Extracto de la página:
☆ ☆ ☆ ☆

A lo que hay que añadir por supuesto el efecto manipulador de las burbujas informativas en las redes, la continua contaminación de los bots, ya sean rusos, como repite machaconamente nuestra prensa, o de cualquier otra parte.

En una sociedad como la nuestra, en la que se esfuman valores como la cooperación y la solidaridad mientras se imponen el individualismo, el egoísmo y la más cruda competencia, no debería sorprender que muchos ciudadanos se sientan cada vez más inseguros.

Y que, como fruto de esa creciente inseguridad, vayan aquéllos a buscar refugio en quienes les prometen lo que en el fondo ansían: protección frente a oscuras amenazas que, según les dicen, llegan sólo de fuera.

Es fácil convencerles de que la culpa de lo que les ocurre, del deterioro de los servicios públicos, de la precariedad laboral, la tiene la apertura de fronteras, la desordenada llegada al país de decenas de miles de personas de otro espacio cultural que competirán con ellos por unos puestos de trabajo cada vez más escasos y precarios.

Que esos inmigrantes constituirán un ejército de reserva que abaratará los salarios, debilitará a los sindicatos y que, en el peor de los casos, aumentará la pequeña delincuencia -que de la grande se encargan otros y autóctonos- en sociedades volcadas al más desaforado consumismo.

☆ ☆ ☆ ☆

Material recopilado:
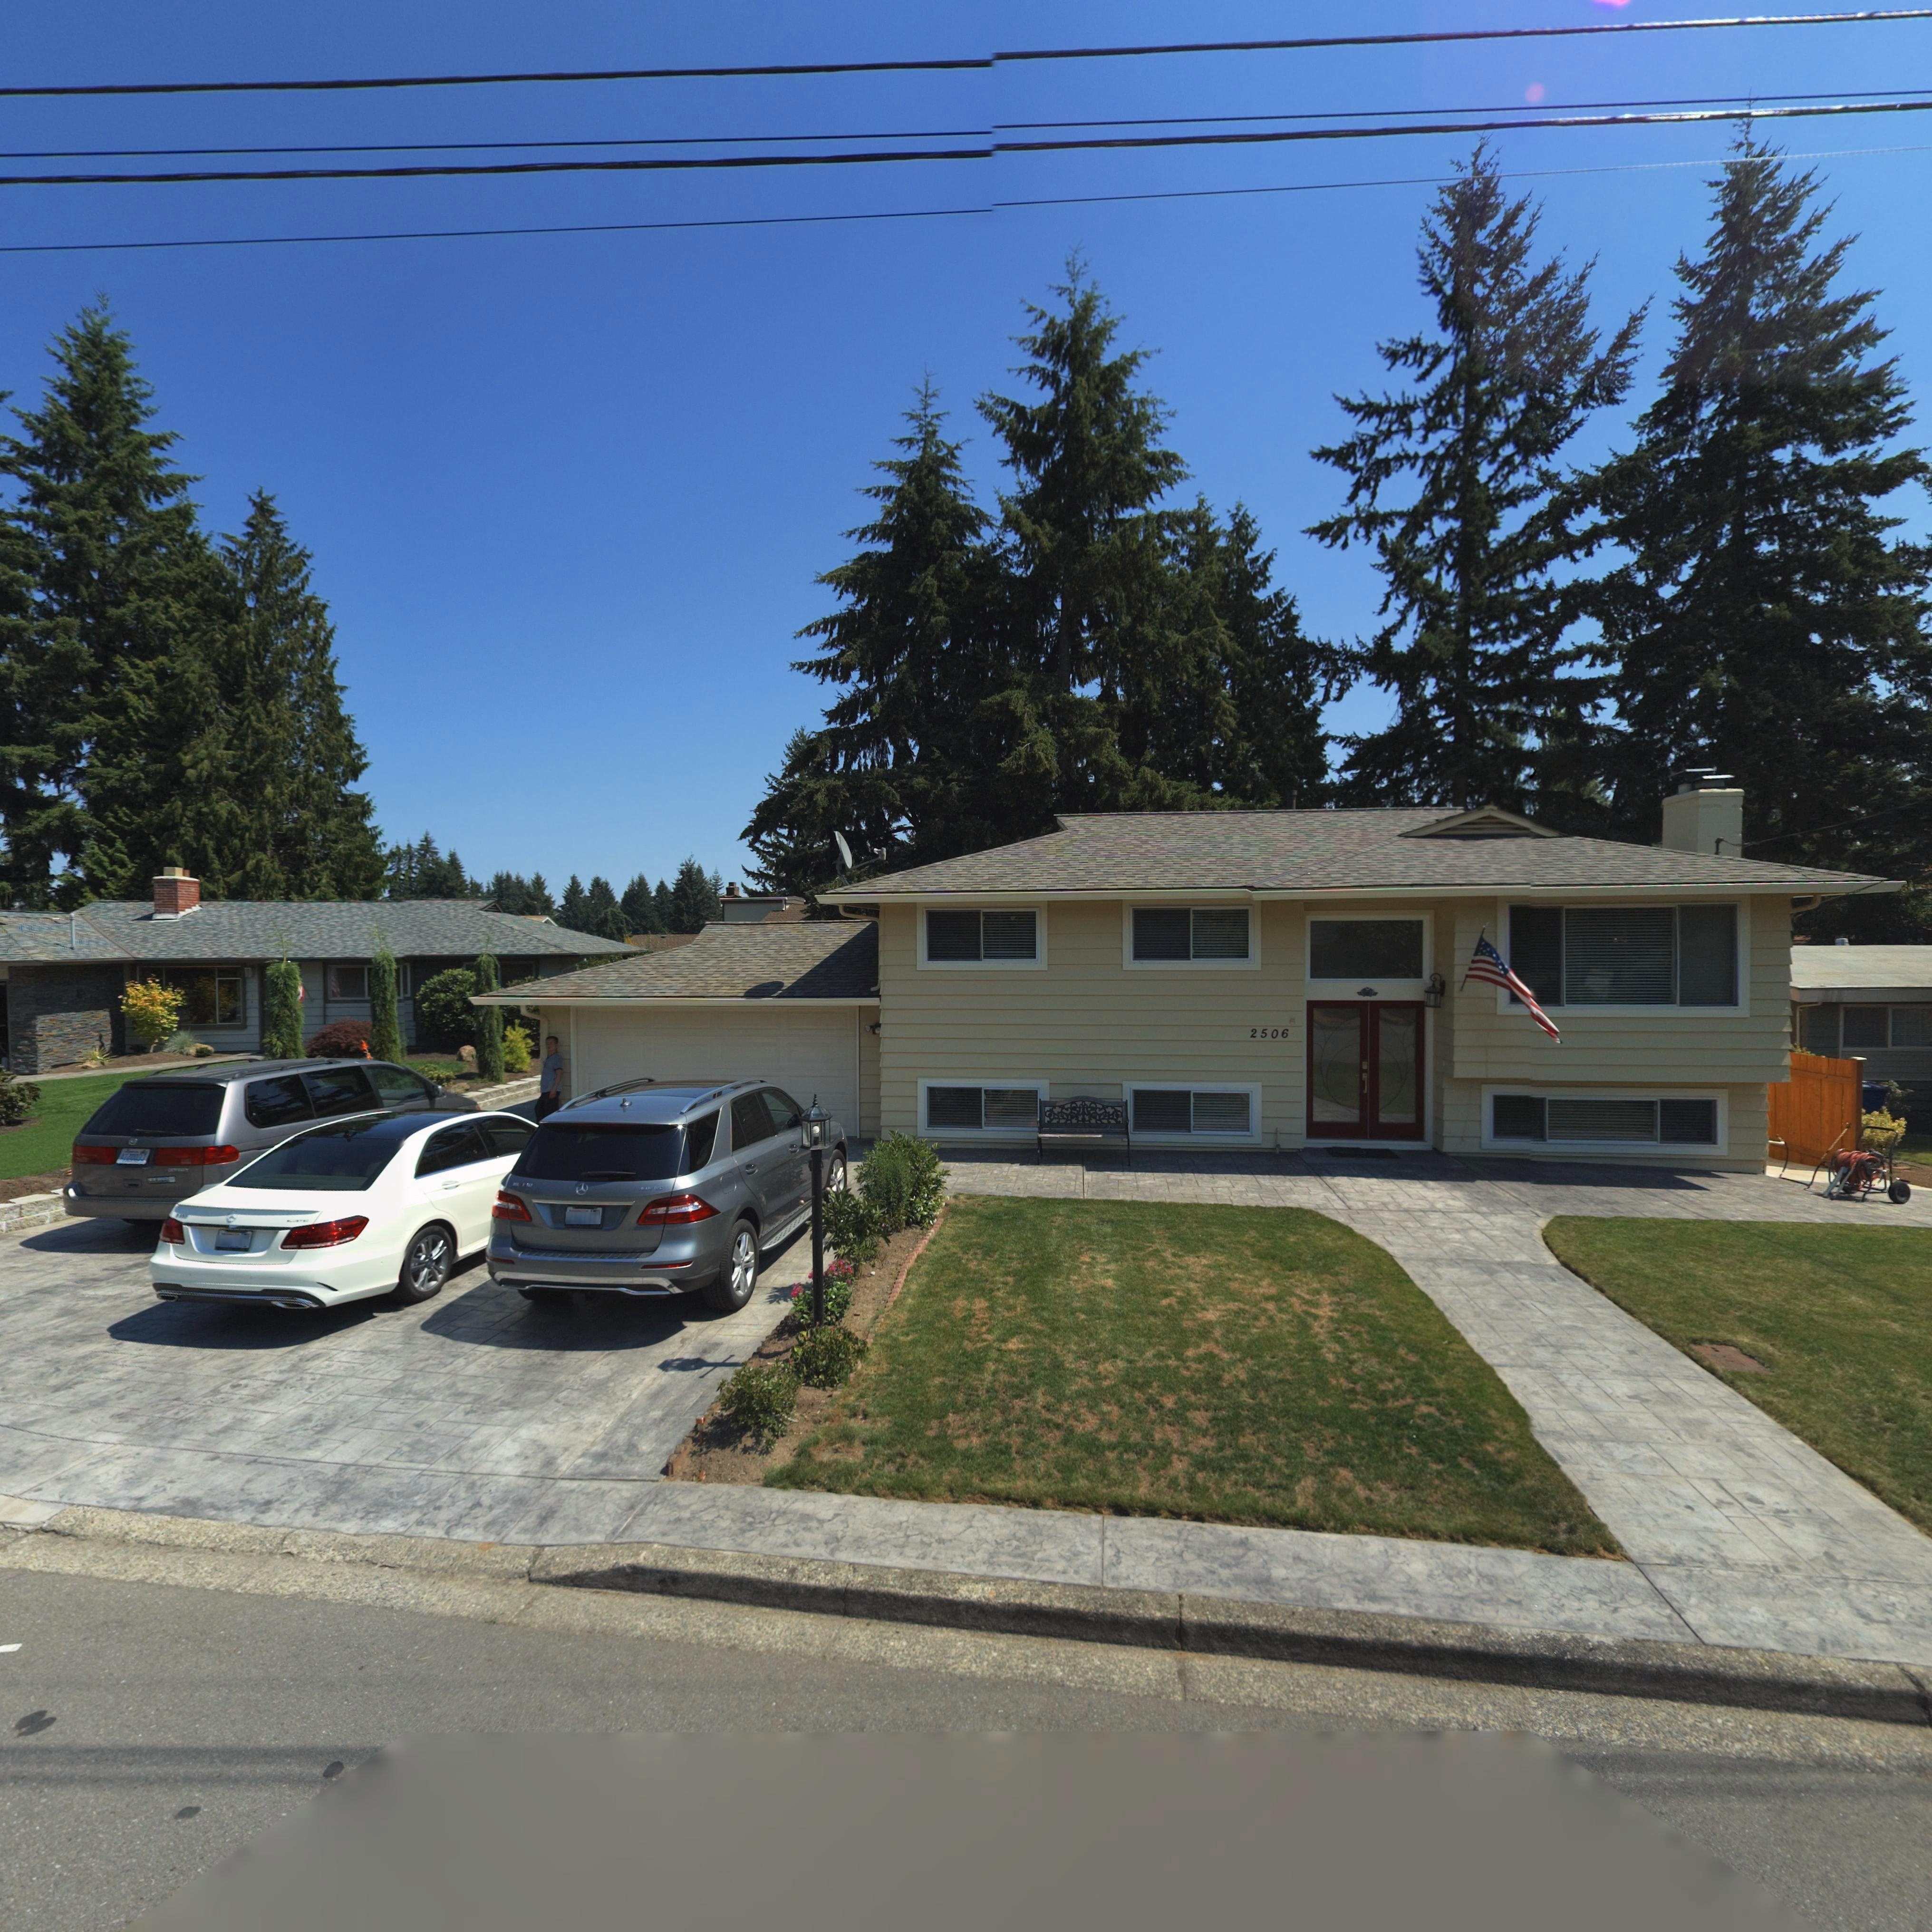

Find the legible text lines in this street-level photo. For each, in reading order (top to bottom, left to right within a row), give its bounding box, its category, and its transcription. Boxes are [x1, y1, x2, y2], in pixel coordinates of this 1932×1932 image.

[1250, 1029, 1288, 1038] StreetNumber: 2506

☆ ☆ ☆ ☆

Lo que se pide:
- 1) Reproduce del fragmento sobre la inseguridad ciudadana el pasaje que empieza con "Y que, como" y sigue hasta "escasos y precarios.".
- 2) Responde a partir del fragmento sobre la inseguridad ciudadana:
(a) ¿Qué valores se esfuman en una sociedad como la nuestra?
(b) ¿Qué prometen a los ciudadanos inseguros aquellos en quienes buscan refugio?
(c) ¿De dónde pueden proceder los bots que contaminan las redes?
- 3) Prosigue el fragmento sobre la inseguridad ciudadana a partir de su última oración.

Lista de respuestas:
- 1)
Y que, como fruto de esa creciente inseguridad, vayan aquéllos a buscar refugio en quienes les prometen lo que en el fondo ansían: protección frente a oscuras amenazas que, según les dicen, llegan sólo de fuera.

Es fácil convencerles de que la culpa de lo que les ocurre, del deterioro de los servicios públicos, de la precariedad laboral, la tiene la apertura de fronteras, la desordenada llegada al país de decenas de miles de personas de otro espacio cultural que competirán con ellos por unos puestos de trabajo cada vez más escasos y precarios.

- 2)
(a) La cooperación y la solidaridad.
(b) Protección frente a oscuras amenazas que, según les dicen, llegan sólo de fuera.
(c) Pueden ser rusos, como repite machaconamente nuestra prensa, o de cualquier otra parte.

- 3)
De poco o nada servirá explicarles a esos ciudadanos la tremenda injusticia de que los capitales puedan circular libremente por el mundo mientras se prohíbe traspasar nuestras fronteras a quienes tratan de escapar de la miseria y de las guerras que nosotros mismos provocamos.

De nada, tampoco, decirles que esos desgraciados que tan desesperadamente tratan de llegar a Occidente son sólo a su vez víctimas de la depredación de los recursos naturales de sus pueblos por multinacionales que no dudan en sobornar a sus despóticos gobernantes mientras nuestros gobiernos hacen la vista gorda.

Y mientras la izquierda asiste a todo eso carente de ideas e impotente, vemos incubarse una nueva forma de fascismo.